Après la cérémonie du couronnement, Louis prit congé de son père ; et l'on remarqua qu'en se séparant ils s'embrassèrent plusieurs fois les larmes aux yeux, avec un attendrissement plus fort qu'à l'ordinaire.

Charlemagne, dans les dernières années de son règne, donna un grand exemple à son fils, celui d'éviter la guerre avec autant de soin qu'il l'avait autrefois recherchée : en général, il n'eut jamais contre la seconde enceinte des ennemis de la France, les Danois ou Normands au nord, l'empire grec au levant, les Sarrasins d'Espagne au midi, la même ardeur qu'il avait eue contre la première enceinte, c'est-à-dire contre les Saxons, les Lombards et les Aquitains. L'âge, qui s'avançait, lui communiquait l'indifférence qu'il amène à sa suite ; la mort de ses deux fils aînés, nobles imitateurs de sa valeur et de ses talents militaires, redoublait cette indifférence. D'ailleurs il n'était pas possible que les réflexions qui condamnent la guerre n'eussent pas fait quelque impression sur un esprit si sage, accoutumé, dans ses grandes vues de législation, à méditer sur les principes de la justice et de l'humanité. Aussi voyons nous dans ses dernières années beaucoup moins d'hostilités de sa part, et beaucoup plus de règlements de tout genre. Nous trouvons même vers ce même temps une preuve assez marquée de l'éloignement qu'il avait enfin pris pour la guerre. En 812, les trois grandes puissances, ses ennemies et ses rivales, étaient en combustion. Deux compétiteurs se disputaient la couronne de Danemark ; deux autres, celle de Cordoue, et l'empereur des Grecs, Nicéphore, avait été tué dans une bataille contre les Bulgares. C'était le moment que la politique vulgaire eût choisi pour attaquer ces trois États ; ce fut le moment que choisit Charlemagne pour conclure avec eux une paix plus solide, sans vouloir profiter de leurs troubles.
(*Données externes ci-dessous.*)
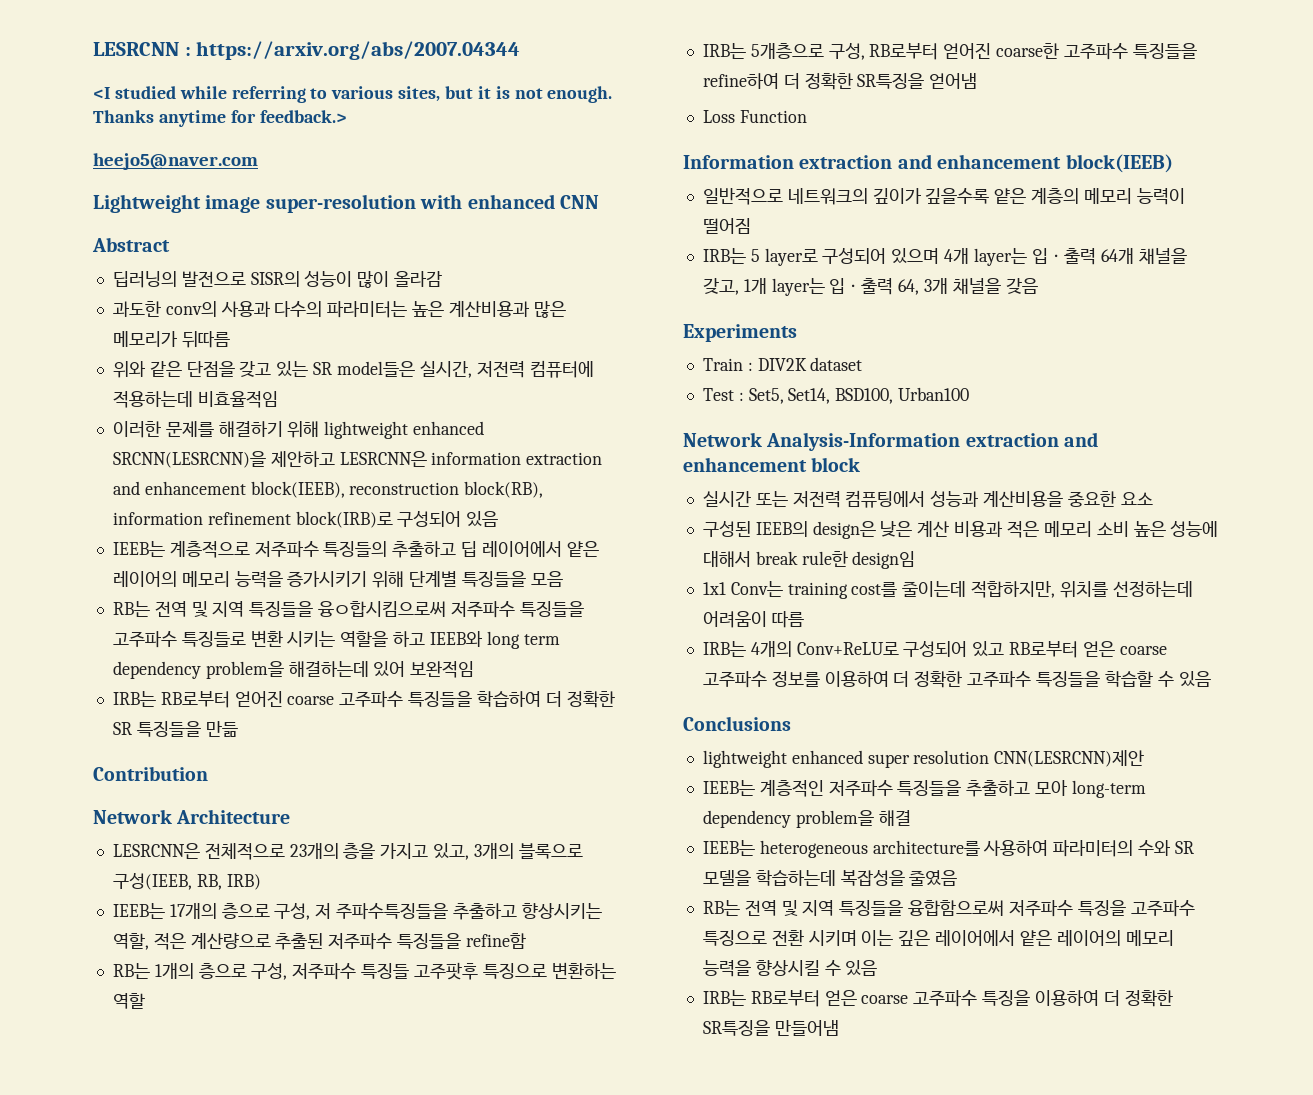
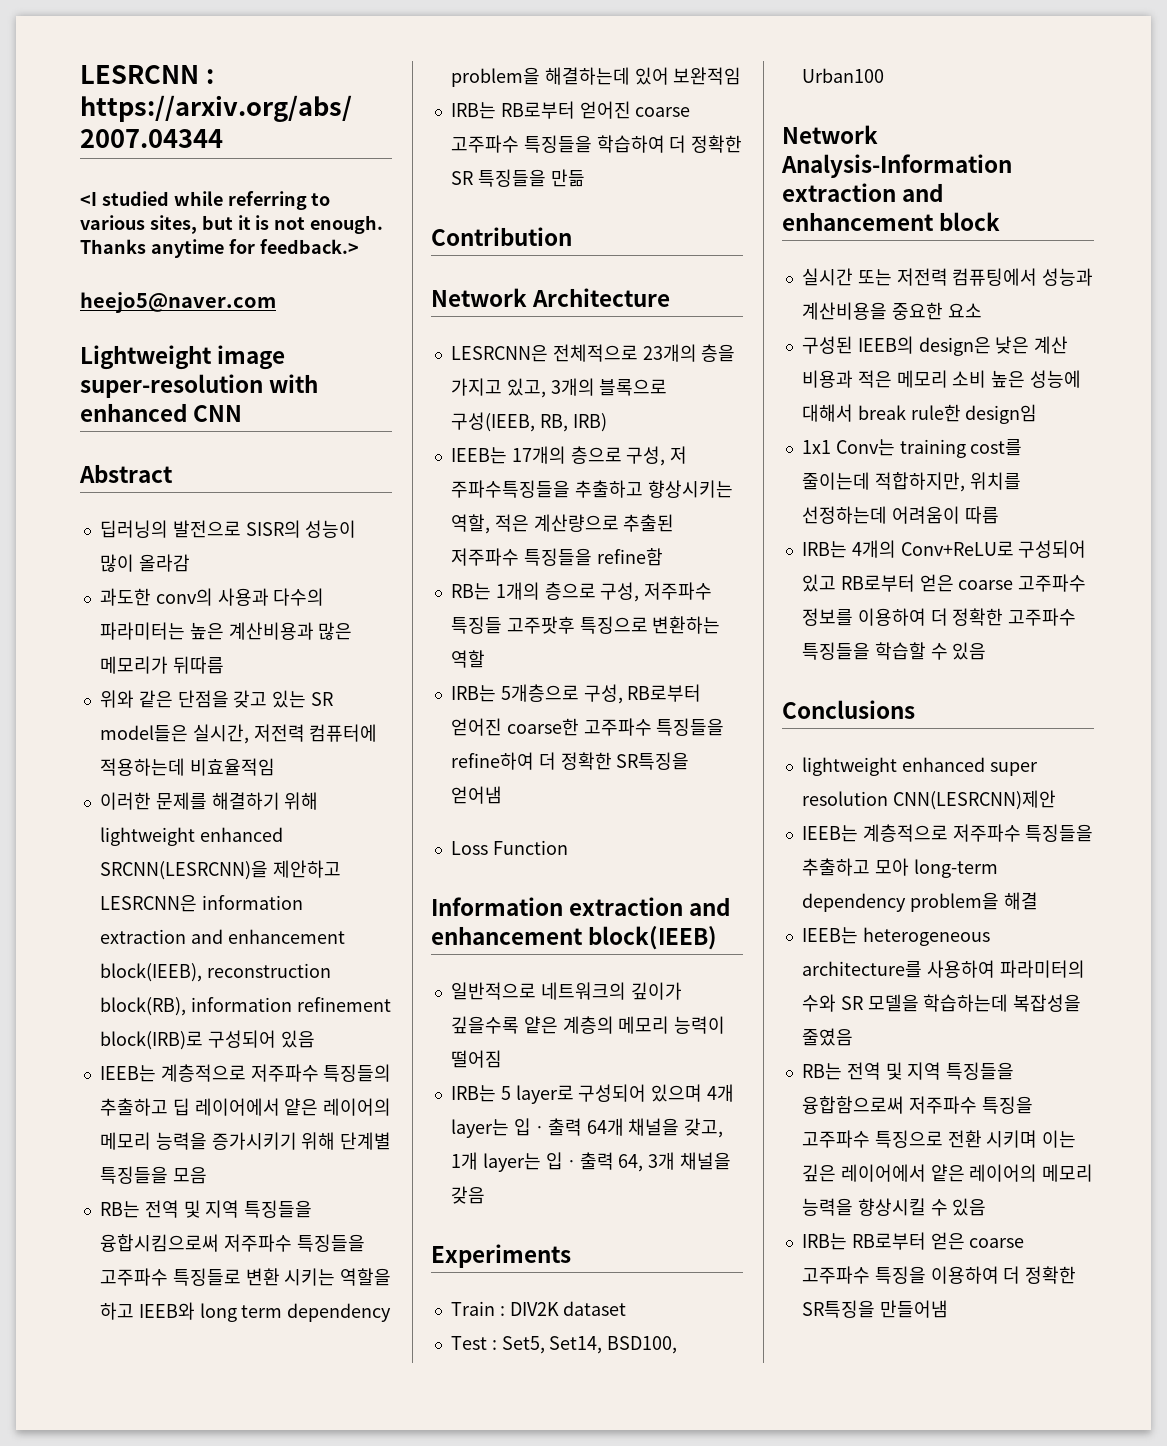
[318,601,447,617] 융ㅇ합시킴으로써 -> [99,1234,219,1252] 융합시킴으로써
[759,779,824,797] 계층적인 -> [862,824,948,842] 계층적으로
Ainsi pensait, ainsi agissait ce prince, guéri des passions de la jeunesse, détrompé des erreurs, instruit par l'expérience ; et la raison peut appeler de Charlemagne, roi guerrier au huitième siècle, à Charlemagne empereur pacifique au neuvième.

 

FIN DU TOME PREMIER

 

 

 



[1] Monach. San. Gall., l. 2, c. 2.

[2] Voir le livre I, chap. VI.

[3] Baluze (t. 2 des Capitulaires, p. 1068), et dom Bouquet (t. 5 du Recueil des Historiens de France, p. 771), ont fort bien prouvé contre P. Pithou l'authenticité de ce testament ou acte de partage (Charta divisionis) de 806, et c'est l'opinion générale des savants.

[4] Charta divisionis.

[5] Quod si talis filius cuilibet istorum trium fratrum natus fuerit, quem populos eligere voluerit ut patri suo succedat in regni hœreditate, volumus ut hoc consentiant patrui ipsius pueri. Art. 5.

[6] Ego regnum trado firmum, si boni eritis, sin mali, inbecillum. Nam concordia parvæ res crescunt, discordia maximæ dilabuntur. SALLUSTE, Bellum Jugurthinum. Le trône que je vous laisse est affermi, si vous êtes bons, et chancelant, si vous êtes mauvais ; car avec la concorde les petites choses croissent, et la discorde ruine les plus grandes.

[7] Charta divisionis, c. 14.

[8] Mabill., de re dipl. p. 498. Rec. des Hist. de Fr., t. 5, p. 734.

[9] Capit. Baluz., t. I, p. 197.

[10] Thégan, chap. 7.

[11] Baronius, Ann. ad ann. 806, n. 26.